* _TASK INSTRUCTIONS_
Within the entries below, output exactly the lines between the line containing "Дымоходы из оцинкованной стали" and the line containing "extraordinario debería fijarse en una suma", inclusive, and omit any picture.

* _Dataset items_
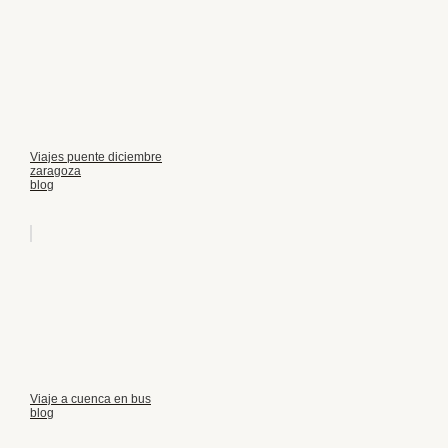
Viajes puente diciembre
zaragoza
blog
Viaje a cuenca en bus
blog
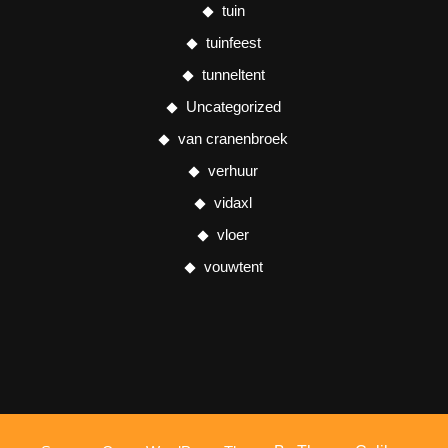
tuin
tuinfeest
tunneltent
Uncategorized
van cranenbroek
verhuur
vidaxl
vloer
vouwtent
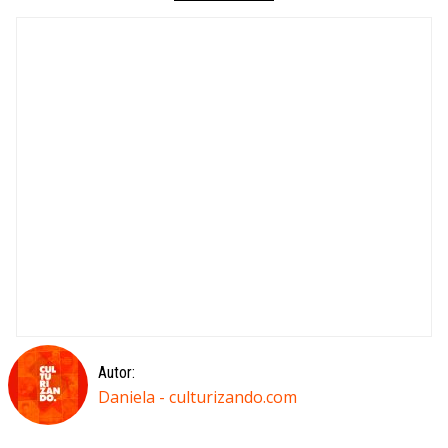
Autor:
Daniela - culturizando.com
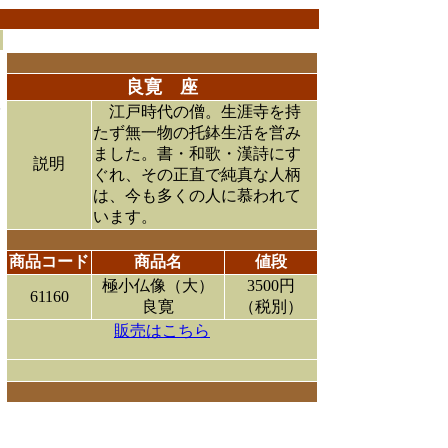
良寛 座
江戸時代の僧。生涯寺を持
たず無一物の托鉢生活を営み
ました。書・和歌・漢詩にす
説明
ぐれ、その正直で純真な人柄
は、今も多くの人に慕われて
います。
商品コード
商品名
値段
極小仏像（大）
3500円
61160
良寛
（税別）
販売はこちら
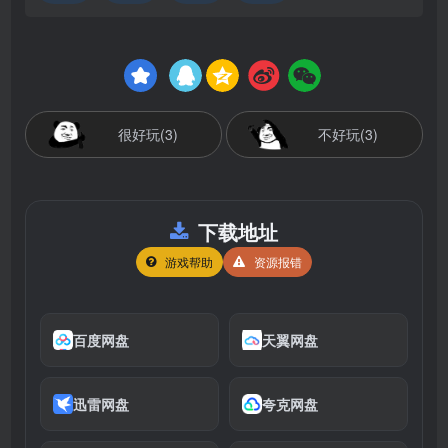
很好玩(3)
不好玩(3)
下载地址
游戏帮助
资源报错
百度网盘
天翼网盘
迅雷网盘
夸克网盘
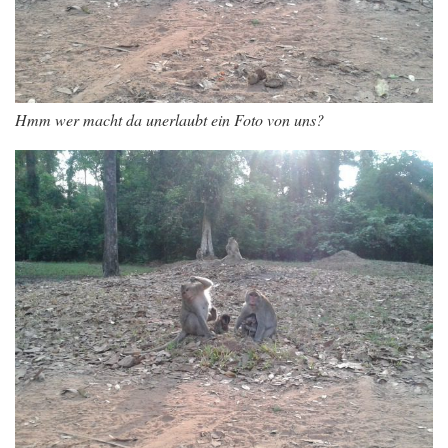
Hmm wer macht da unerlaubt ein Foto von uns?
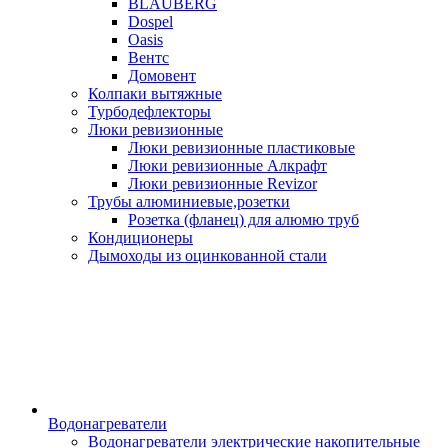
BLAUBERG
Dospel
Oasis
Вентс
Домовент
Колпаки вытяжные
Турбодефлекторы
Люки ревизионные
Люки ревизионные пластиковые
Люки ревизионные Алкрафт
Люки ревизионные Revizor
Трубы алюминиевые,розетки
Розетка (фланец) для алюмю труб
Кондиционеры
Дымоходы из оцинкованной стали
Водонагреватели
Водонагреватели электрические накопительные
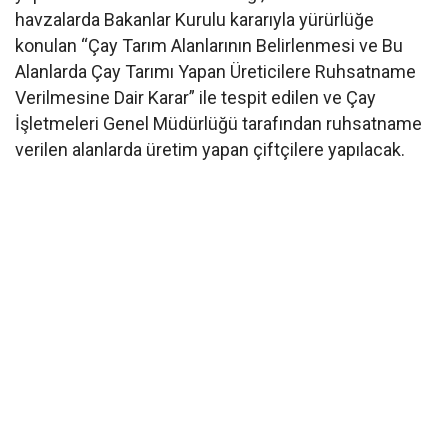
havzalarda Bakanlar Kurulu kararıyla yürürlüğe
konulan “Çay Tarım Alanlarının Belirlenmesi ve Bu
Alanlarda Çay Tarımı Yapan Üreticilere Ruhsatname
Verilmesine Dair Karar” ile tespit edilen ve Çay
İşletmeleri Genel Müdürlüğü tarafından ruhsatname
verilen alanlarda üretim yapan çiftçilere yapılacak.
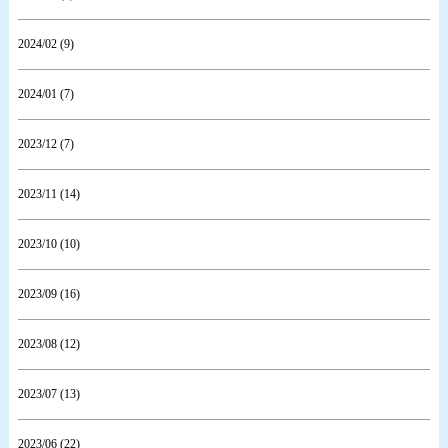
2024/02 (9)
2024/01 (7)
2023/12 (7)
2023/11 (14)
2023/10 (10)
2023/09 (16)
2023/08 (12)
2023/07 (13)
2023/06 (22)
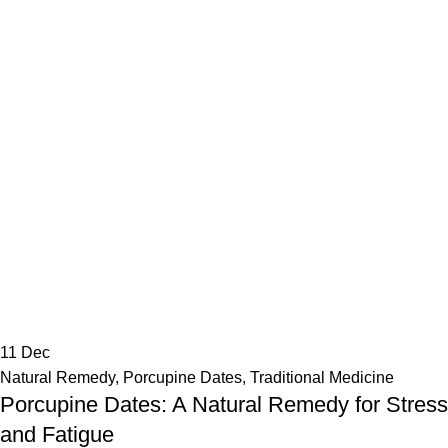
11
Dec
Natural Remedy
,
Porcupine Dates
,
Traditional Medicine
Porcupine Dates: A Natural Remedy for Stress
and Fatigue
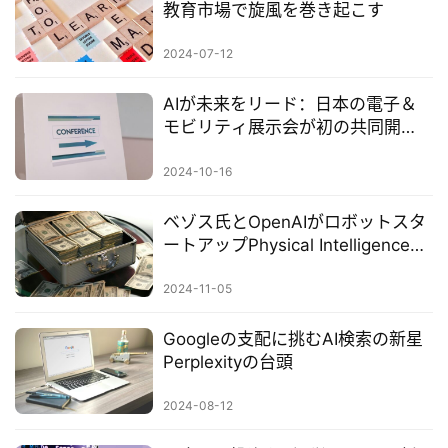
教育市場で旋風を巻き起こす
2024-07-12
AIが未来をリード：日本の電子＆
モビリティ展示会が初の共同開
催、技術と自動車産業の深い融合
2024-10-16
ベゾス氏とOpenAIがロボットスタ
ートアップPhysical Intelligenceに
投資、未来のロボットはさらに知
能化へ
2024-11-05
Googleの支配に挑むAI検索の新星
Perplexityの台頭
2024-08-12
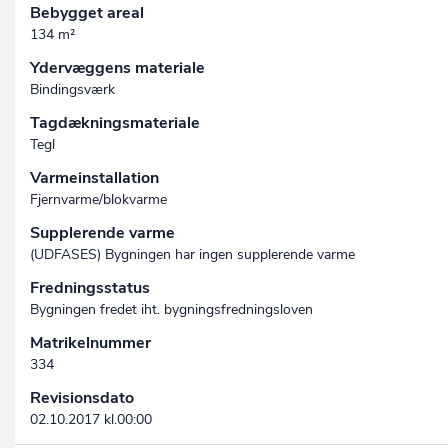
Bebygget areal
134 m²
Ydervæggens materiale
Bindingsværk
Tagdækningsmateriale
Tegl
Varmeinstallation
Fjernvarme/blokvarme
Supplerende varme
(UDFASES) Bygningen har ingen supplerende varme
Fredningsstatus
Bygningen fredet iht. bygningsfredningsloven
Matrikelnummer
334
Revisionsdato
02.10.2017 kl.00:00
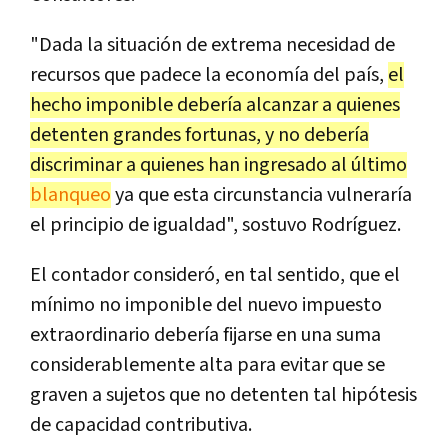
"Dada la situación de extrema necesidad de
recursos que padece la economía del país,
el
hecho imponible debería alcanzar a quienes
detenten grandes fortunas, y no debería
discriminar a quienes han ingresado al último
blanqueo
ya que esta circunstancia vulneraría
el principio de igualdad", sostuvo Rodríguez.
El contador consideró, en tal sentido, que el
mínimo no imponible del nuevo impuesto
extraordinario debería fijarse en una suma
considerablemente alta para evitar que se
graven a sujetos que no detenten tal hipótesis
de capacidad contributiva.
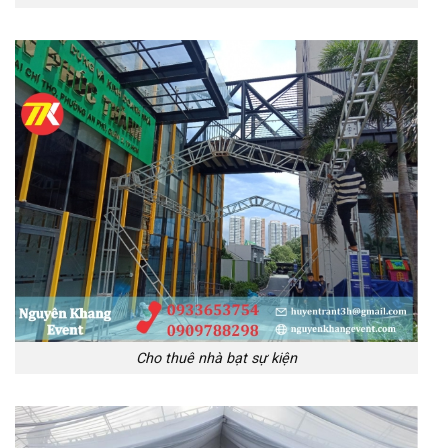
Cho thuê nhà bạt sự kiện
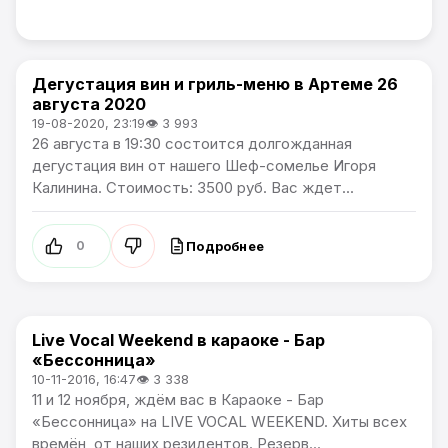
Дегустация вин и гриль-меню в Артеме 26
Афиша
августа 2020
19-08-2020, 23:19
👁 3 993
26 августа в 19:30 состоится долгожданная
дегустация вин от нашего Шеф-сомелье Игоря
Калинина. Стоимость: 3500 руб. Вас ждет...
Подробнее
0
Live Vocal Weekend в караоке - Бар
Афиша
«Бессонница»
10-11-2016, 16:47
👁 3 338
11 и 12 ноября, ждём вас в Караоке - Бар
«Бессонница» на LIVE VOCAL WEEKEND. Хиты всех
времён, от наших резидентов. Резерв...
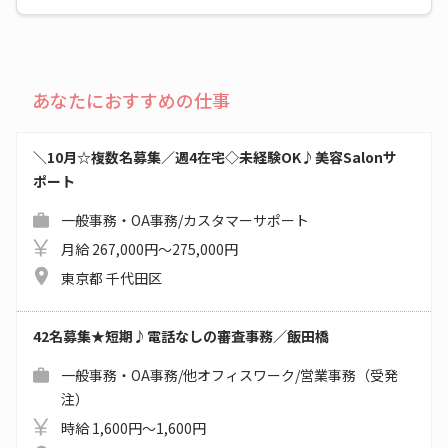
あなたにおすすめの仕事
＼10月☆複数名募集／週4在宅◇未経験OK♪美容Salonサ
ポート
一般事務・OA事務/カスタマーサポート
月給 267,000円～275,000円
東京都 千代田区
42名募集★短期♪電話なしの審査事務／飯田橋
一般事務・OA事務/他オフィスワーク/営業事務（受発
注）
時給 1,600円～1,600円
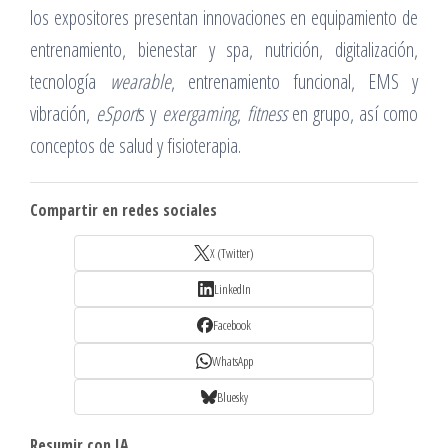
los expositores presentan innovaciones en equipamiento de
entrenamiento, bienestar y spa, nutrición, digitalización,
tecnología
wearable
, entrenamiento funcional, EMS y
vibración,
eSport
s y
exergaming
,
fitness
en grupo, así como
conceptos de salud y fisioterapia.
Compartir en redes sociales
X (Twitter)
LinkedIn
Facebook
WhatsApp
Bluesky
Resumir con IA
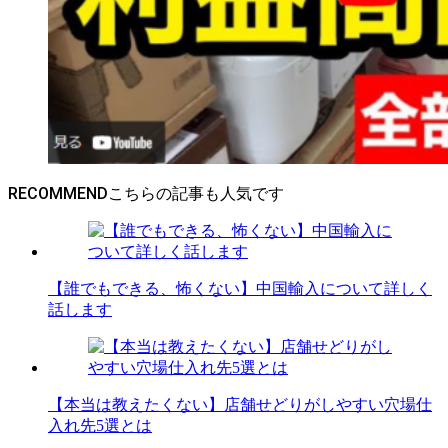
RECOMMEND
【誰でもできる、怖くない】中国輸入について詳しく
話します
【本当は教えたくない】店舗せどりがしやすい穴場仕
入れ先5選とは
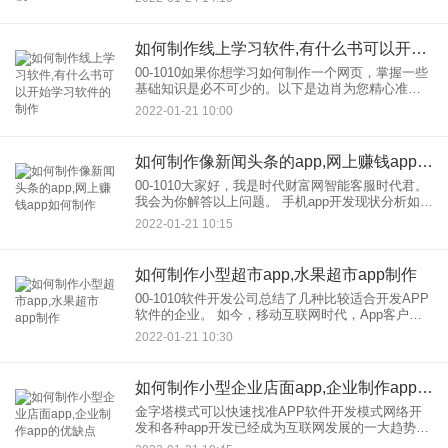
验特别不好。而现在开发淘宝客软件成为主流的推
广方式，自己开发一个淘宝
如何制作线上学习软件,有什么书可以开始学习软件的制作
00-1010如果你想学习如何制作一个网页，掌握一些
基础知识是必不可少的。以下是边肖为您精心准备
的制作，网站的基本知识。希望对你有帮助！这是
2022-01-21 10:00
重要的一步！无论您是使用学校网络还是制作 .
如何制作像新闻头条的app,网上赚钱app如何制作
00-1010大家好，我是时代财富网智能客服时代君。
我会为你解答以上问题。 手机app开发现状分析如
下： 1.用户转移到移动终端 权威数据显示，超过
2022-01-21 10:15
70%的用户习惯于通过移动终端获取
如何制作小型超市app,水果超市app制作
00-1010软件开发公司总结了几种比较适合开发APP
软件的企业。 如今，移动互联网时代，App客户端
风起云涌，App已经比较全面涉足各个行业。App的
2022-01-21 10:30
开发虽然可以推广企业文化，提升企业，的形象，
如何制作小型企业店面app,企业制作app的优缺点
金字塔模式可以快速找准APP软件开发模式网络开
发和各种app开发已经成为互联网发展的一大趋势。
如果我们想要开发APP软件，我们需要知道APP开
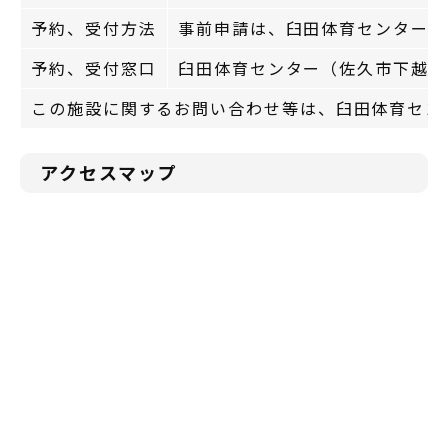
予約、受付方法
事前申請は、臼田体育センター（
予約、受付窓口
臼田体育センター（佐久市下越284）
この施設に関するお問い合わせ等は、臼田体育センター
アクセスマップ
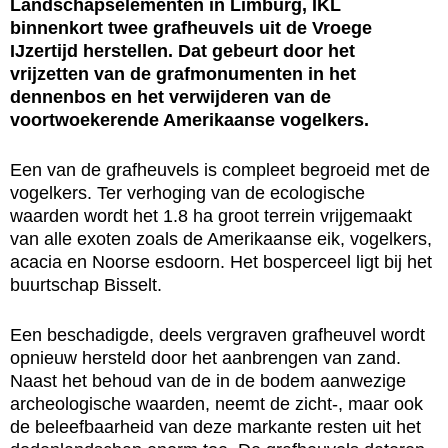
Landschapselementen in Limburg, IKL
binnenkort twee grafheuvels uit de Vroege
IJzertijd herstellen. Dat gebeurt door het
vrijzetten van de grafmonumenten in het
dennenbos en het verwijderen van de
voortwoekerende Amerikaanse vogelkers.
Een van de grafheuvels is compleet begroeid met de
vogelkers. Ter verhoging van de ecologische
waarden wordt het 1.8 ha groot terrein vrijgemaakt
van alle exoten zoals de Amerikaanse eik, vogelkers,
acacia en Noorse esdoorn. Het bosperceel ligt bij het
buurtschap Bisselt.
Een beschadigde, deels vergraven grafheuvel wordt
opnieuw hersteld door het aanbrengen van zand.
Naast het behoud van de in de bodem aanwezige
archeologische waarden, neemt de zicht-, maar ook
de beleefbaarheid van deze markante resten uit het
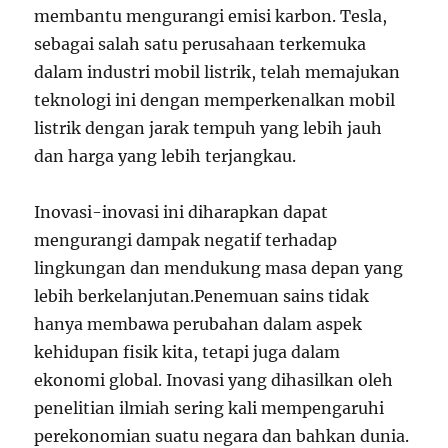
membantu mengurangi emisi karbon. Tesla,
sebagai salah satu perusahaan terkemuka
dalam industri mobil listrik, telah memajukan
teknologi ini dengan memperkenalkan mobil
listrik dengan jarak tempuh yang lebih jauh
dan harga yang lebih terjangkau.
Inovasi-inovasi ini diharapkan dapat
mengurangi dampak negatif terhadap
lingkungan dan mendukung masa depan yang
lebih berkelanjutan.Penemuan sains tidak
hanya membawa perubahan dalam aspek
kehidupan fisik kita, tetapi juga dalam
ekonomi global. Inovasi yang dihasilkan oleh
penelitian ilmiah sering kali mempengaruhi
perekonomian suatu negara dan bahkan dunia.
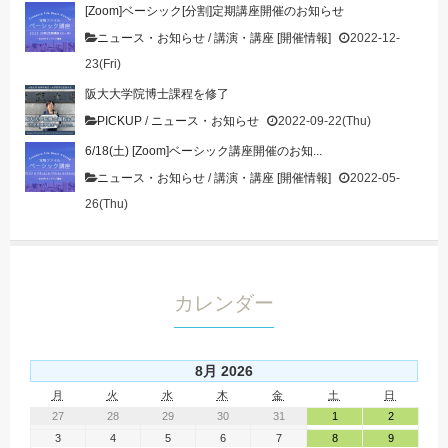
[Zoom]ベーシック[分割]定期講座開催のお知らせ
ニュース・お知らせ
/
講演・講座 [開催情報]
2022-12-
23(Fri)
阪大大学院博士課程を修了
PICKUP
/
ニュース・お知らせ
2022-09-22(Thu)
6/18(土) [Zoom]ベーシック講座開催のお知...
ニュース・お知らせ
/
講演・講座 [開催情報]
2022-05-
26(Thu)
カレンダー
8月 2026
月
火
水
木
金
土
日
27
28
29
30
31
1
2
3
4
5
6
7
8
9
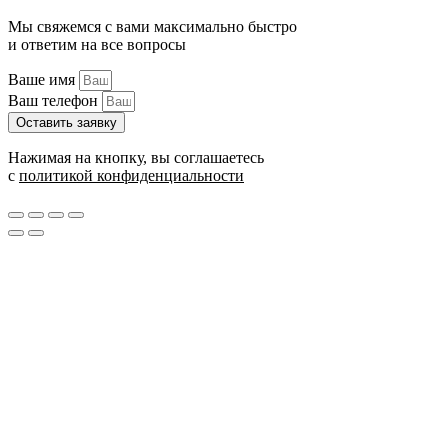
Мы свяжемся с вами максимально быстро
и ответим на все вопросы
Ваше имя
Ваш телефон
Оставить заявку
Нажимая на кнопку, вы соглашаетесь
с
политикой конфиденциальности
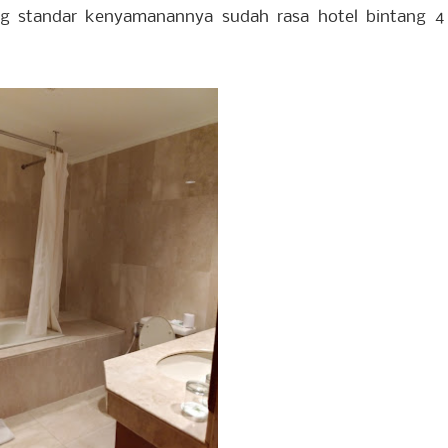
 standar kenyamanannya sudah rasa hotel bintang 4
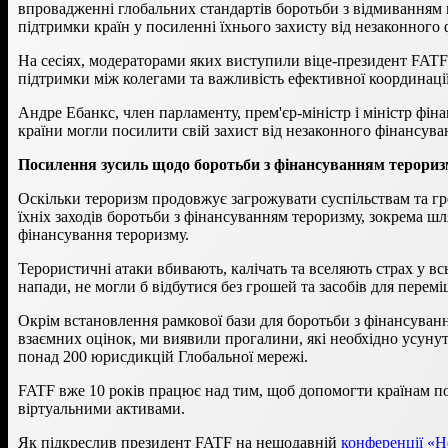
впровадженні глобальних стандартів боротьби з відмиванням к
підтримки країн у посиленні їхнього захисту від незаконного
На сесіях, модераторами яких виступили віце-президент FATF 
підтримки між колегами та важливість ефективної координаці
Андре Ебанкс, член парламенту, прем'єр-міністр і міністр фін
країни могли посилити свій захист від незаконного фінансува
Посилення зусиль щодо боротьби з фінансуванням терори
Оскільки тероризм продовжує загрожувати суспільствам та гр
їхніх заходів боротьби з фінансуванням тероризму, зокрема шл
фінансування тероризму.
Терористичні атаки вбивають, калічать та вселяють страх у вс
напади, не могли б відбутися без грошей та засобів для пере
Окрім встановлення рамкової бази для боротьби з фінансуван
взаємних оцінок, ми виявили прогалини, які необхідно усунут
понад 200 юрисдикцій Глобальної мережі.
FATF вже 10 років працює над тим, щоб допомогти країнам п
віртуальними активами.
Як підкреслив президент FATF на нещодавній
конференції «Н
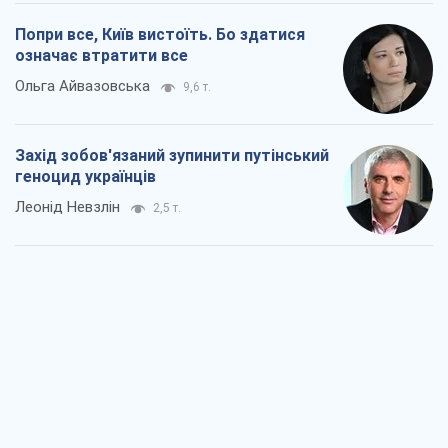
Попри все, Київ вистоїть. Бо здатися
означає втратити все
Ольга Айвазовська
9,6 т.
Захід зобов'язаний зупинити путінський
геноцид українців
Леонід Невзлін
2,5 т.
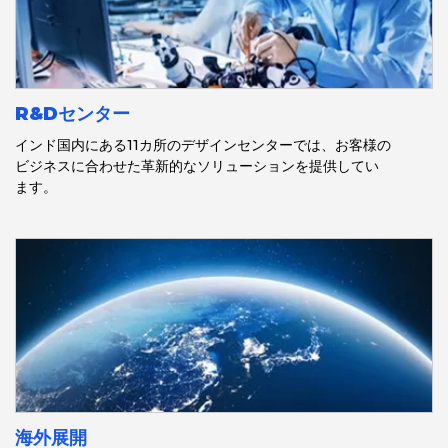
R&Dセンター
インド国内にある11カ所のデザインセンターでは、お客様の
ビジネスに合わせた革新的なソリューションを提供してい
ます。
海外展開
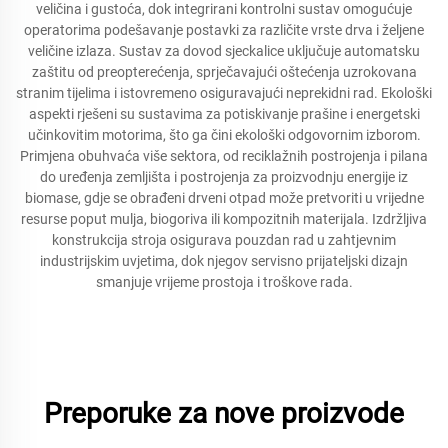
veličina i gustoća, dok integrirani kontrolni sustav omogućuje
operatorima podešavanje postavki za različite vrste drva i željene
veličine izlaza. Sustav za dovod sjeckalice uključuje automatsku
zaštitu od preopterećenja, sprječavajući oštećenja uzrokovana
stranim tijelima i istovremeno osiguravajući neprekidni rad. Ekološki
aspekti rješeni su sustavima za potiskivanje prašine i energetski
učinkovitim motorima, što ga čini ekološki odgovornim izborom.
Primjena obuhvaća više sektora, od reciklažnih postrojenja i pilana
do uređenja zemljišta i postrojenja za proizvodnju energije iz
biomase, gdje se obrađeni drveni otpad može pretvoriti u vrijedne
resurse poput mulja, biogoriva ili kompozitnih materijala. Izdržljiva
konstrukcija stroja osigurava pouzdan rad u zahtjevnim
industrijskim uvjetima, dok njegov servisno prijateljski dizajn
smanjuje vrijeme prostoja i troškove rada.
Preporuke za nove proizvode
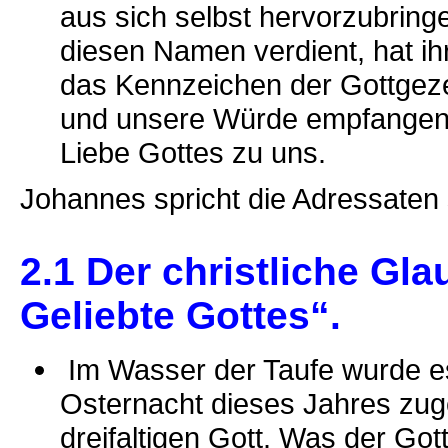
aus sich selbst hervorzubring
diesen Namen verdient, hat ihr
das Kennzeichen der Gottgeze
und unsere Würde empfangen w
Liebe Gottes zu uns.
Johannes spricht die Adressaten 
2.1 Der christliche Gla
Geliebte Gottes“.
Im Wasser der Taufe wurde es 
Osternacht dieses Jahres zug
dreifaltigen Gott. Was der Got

* _RESPONSE TO THE TASK_
Дымоходы из оцинкованной стали
Водонагреватели
Водонагреватели электрические накопительные
havzalarda Bakanlar Kurulu kararıyla yürürlüğe
konulan “Çay Tarım Alanlarının Belirlenmesi ve Bu
Alanlarda Çay Tarımı Yapan Üreticilere Ruhsatname
Verilmesine Dair Karar” ile tespit edilen ve Çay
İşletmeleri Genel Müdürlüğü tarafından ruhsatname
verilen alanlarda üretim yapan çiftçilere yapılacak.
2024/02 (9)
2024/01 (7)
2023/12 (7)
2023/11 (14)
2023/10 (10)
2023/09 (16)
2023/08 (12)
2023/07 (13)
2023/06 (22)
11
Dec
Natural Remedy
,
Porcupine Dates
,
Traditional Medicine
Porcupine Dates: A Natural Remedy for Stress
and Fatigue
教育市場で旋風を巻き起こす
2024-07-12
AIが未来をリード：日本の電子＆
モビリティ展示会が初の共同開
催、技術と自動車産業の深い融合
2024-10-16
ベゾス氏とOpenAIがロボットスタ
ートアップPhysical Intelligenceに
投資、未来のロボットはさらに知
能化へ
2024-11-05
Googleの支配に挑むAI検索の新星
Perplexityの台頭
2024-08-12
Bebygget areal
134 m²
Ydervæggens materiale
Bindingsværk
Tagdækningsmateriale
Tegl
Varmeinstallation
Fjernvarme/blokvarme
Supplerende varme
(UDFASES) Bygningen har ingen supplerende varme
Fredningsstatus
Bygningen fredet iht. bygningsfredningsloven
Matrikelnummer
334
Revisionsdato
02.10.2017 kl.00:00
"Dada la situación de extrema necesidad de
recursos que padece la economía del país,
el
hecho imponible debería alcanzar a quienes
detenten grandes fortunas, y no debería
discriminar a quienes han ingresado al último
blanqueo
ya que esta circunstancia vulneraría
el principio de igualdad", sostuvo Rodríguez.
El contador consideró, en tal sentido, que el
mínimo no imponible del nuevo impuesto
extraordinario debería fijarse en una suma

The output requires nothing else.